Each line from the one holding "hfov_deg: 71.6" through the final line of the data below is to be given again exactly, and no other line is to appear.
━━━━━ THE DATA ━━━━━
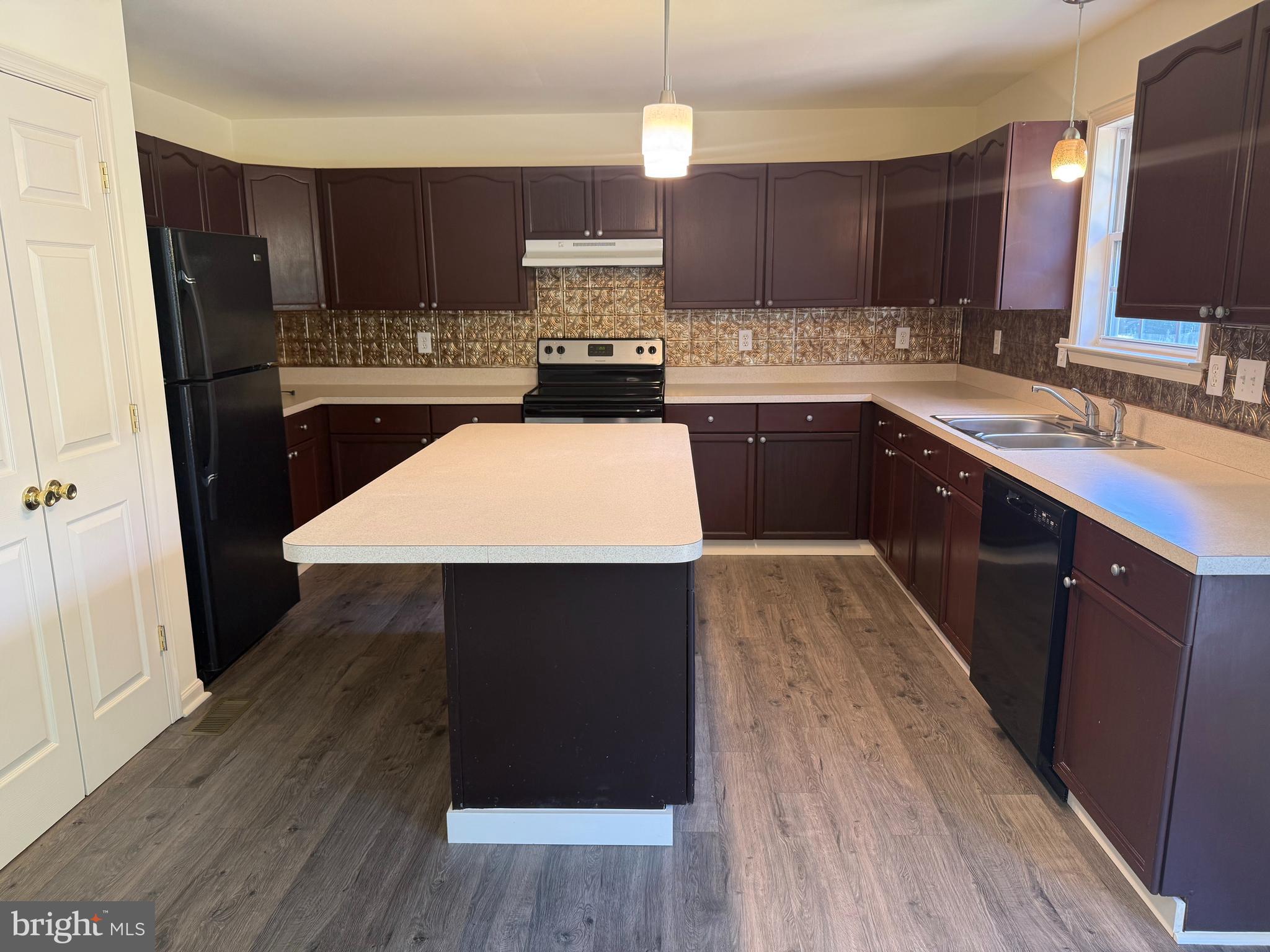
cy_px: 476
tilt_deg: -11.6
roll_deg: +0.3
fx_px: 881
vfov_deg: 56.8
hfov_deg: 71.6
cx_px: 635
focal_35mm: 24
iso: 125
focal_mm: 6.76
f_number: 1.78
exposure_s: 1/60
━━━━━
> **ANSWER AREA**:
hfov_deg: 71.6
cx_px: 635
focal_35mm: 24
iso: 125
focal_mm: 6.76
f_number: 1.78
exposure_s: 1/60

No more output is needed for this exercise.